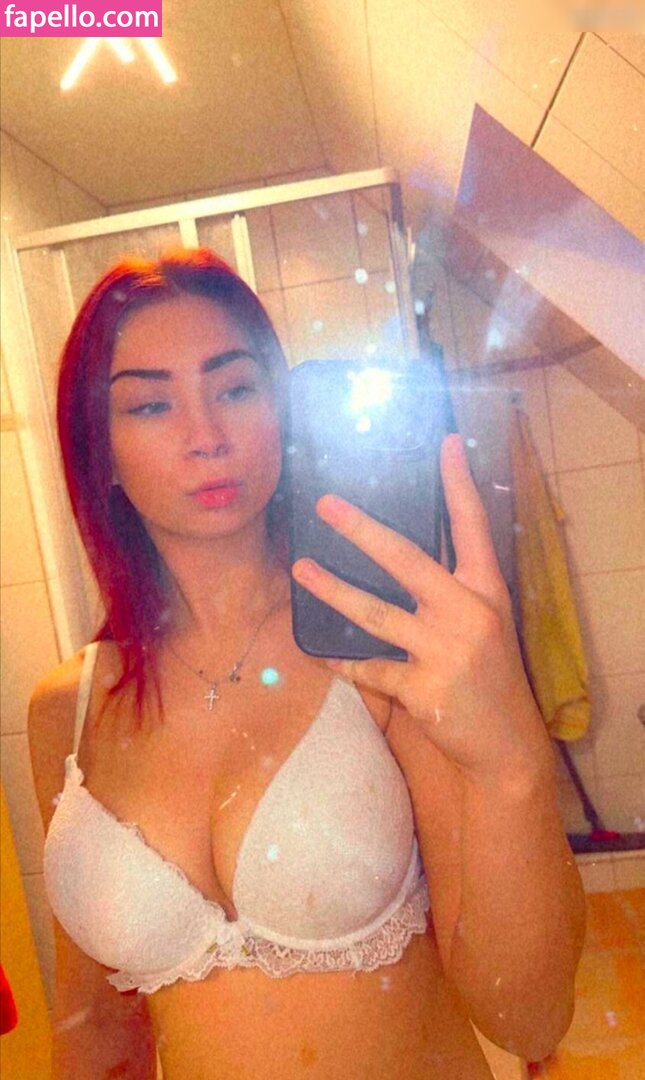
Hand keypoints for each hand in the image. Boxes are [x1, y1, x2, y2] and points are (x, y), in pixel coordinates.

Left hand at [291, 434, 548, 782]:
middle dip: (362, 529)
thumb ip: (450, 589)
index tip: (445, 443)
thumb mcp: (484, 623)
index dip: (458, 483)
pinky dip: (343, 662)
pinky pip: (369, 669)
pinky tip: (319, 652)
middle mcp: (467, 613)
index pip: (472, 526)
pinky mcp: (423, 689)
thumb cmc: (489, 674)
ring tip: (300, 569)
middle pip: (407, 559)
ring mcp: (445, 652)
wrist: (504, 742)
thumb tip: (400, 552)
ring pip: (375, 613)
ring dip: (332, 591)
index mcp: (485, 591)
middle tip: (326, 505)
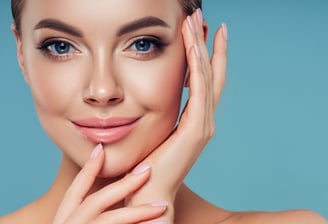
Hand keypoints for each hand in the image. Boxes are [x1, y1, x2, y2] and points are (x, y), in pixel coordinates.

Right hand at [53, 144, 167, 223]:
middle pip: (98, 201)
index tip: (101, 149)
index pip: (76, 188)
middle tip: (147, 169)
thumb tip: (111, 189)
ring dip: (138, 212)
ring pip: (111, 221)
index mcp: (64, 218)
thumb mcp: (74, 223)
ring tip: (162, 206)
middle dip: (124, 184)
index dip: (89, 168)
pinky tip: (158, 222)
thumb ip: (90, 210)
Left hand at [126, 9, 226, 222]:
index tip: (202, 32)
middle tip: (203, 16)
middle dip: (207, 43)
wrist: (149, 190)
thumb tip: (153, 95)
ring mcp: (204, 124)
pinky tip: (194, 47)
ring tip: (198, 21)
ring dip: (202, 47)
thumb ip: (164, 114)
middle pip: (211, 73)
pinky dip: (198, 68)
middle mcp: (205, 119)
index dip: (206, 55)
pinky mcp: (196, 129)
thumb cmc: (150, 163)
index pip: (205, 81)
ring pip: (206, 77)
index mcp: (196, 120)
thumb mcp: (159, 131)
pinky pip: (199, 90)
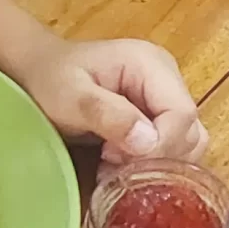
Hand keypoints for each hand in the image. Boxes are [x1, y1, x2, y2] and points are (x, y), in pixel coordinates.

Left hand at [16, 34, 208, 163]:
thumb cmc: (50, 79)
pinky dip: (151, 162)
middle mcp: (168, 78)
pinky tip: (118, 162)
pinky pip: (173, 146)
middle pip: (190, 131)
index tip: (114, 155)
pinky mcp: (159, 113)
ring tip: (113, 163)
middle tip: (112, 162)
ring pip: (187, 143)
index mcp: (151, 64)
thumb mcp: (70, 97)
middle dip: (156, 158)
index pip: (182, 114)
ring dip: (155, 163)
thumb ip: (108, 115)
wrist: (38, 70)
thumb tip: (147, 142)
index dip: (158, 145)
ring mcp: (166, 96)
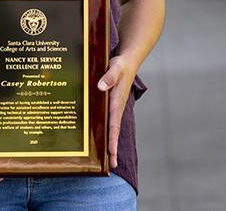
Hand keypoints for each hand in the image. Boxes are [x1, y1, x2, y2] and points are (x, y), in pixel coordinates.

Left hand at [97, 54, 137, 168]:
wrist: (128, 59)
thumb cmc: (121, 64)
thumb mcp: (115, 67)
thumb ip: (109, 76)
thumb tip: (100, 88)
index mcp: (117, 101)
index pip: (114, 125)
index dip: (113, 140)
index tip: (112, 154)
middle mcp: (116, 106)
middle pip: (113, 131)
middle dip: (112, 148)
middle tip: (111, 166)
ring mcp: (113, 105)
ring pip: (110, 126)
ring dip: (108, 140)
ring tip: (106, 158)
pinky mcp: (110, 101)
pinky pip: (106, 117)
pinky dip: (104, 128)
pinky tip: (97, 134)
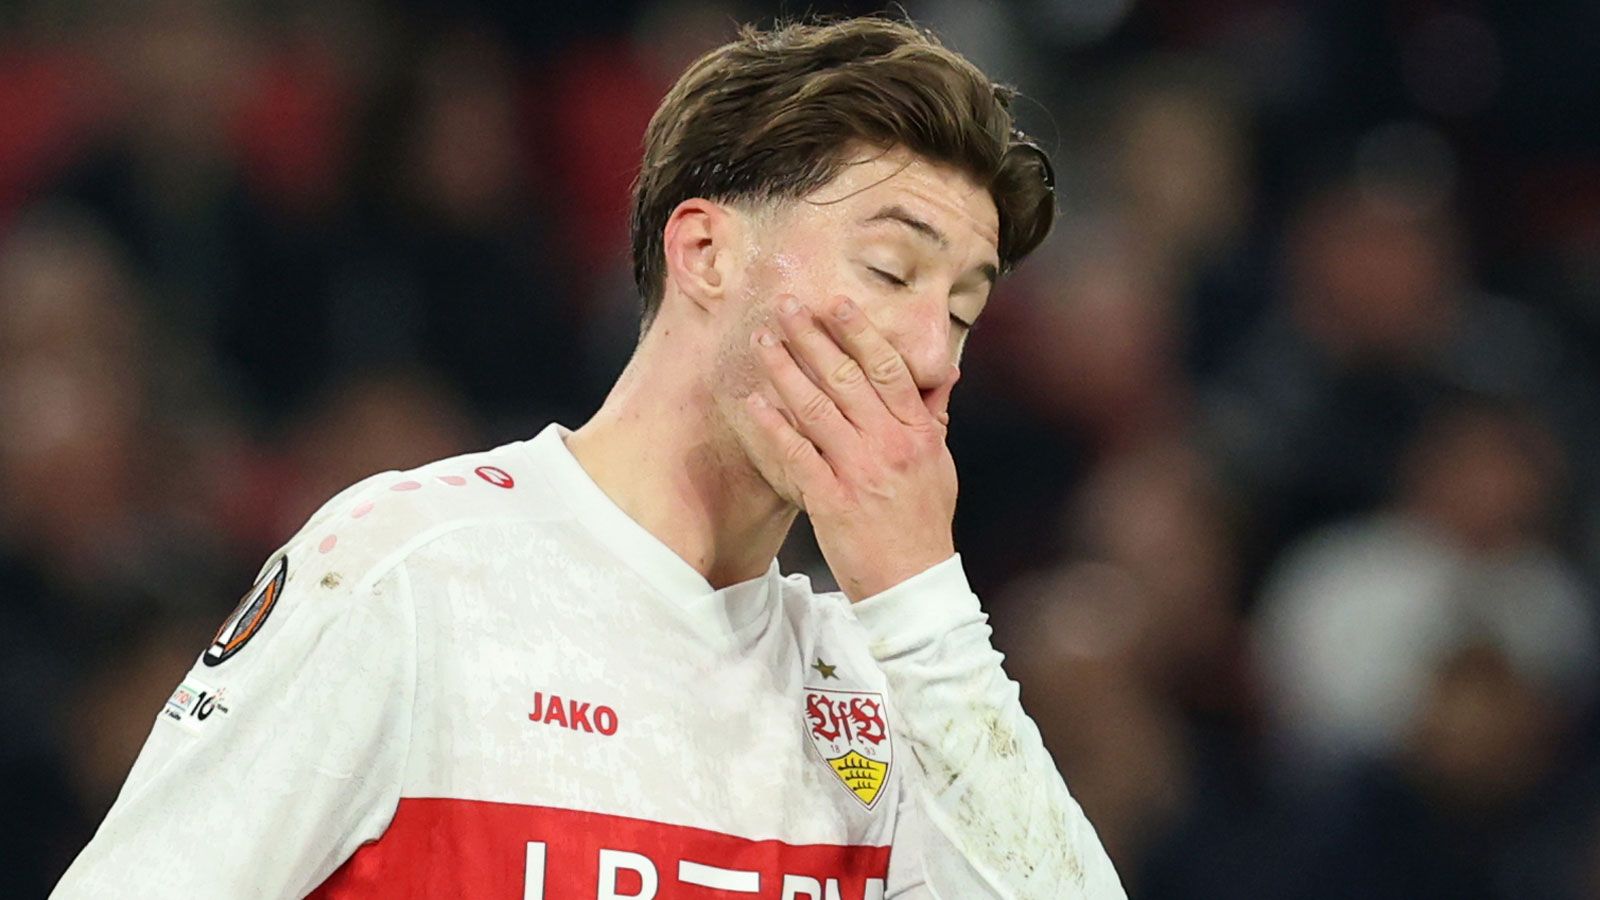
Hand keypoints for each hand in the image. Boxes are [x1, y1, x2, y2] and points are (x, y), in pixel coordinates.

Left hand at [737, 294, 959, 600]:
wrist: (912, 581)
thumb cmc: (924, 522)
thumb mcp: (940, 464)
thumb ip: (934, 417)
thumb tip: (944, 375)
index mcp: (918, 432)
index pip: (888, 369)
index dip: (860, 333)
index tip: (836, 303)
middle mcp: (890, 445)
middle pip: (846, 378)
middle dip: (812, 338)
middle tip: (785, 306)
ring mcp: (859, 471)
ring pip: (816, 407)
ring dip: (785, 370)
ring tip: (762, 342)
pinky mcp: (830, 499)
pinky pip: (796, 453)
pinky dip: (773, 425)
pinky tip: (753, 402)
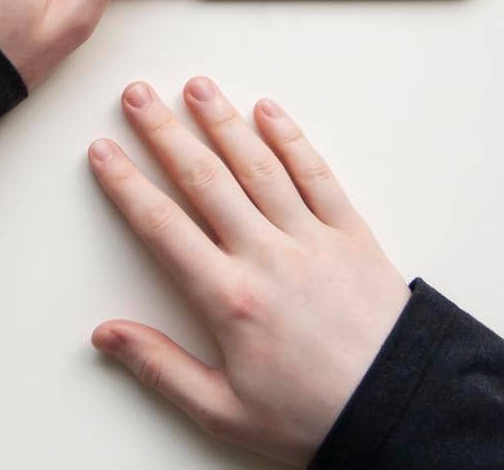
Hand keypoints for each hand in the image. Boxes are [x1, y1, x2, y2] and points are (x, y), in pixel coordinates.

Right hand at [87, 78, 409, 465]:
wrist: (399, 411)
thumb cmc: (314, 417)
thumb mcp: (223, 411)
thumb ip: (160, 367)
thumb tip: (107, 335)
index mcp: (229, 299)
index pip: (162, 227)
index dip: (127, 185)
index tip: (104, 152)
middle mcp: (268, 257)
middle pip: (205, 180)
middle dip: (165, 133)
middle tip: (138, 96)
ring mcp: (312, 240)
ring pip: (258, 166)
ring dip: (223, 122)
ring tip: (196, 87)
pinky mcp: (352, 235)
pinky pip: (317, 176)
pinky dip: (291, 140)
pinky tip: (269, 112)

◇ ◇ ◇ ◇

[Exercise description]
All lines from the one containing "middle pip: (846, 378)" through the final line of the entries above are to be copied exactly; the pictures are not.

[Response area]
middle pip: (846, 378)
middle dip: (812, 338)
middle tip: (785, 306)
ring mcp: (859, 471)
ring pip: (816, 407)
ring dip: (785, 370)
ring tip: (762, 342)
pinky mcp: (830, 499)
pinky pip: (796, 453)
pinky dip: (773, 425)
pinky tip: (753, 402)
Hand keypoints for each hand in the image. Boxes are [x1, y1, x2, y2] and points are (x, y), in pixel coordinates.

Right hand at [87, 78, 409, 465]:
wrist: (399, 411)
thumb cmc: (314, 417)
thumb mcp: (223, 411)
thumb ip: (160, 367)
thumb tip: (107, 335)
index mcp: (229, 299)
index pip: (162, 227)
index dip: (127, 185)
index tip: (104, 152)
middle mcp: (268, 257)
middle pip: (205, 180)
middle dip: (165, 133)
middle tip: (138, 96)
ring mcp: (312, 240)
ring pip: (258, 166)
ring dip: (223, 122)
ring tip: (196, 87)
pinky mcp: (352, 235)
pinky pip: (317, 176)
pinky dip: (291, 140)
pinky tip: (269, 112)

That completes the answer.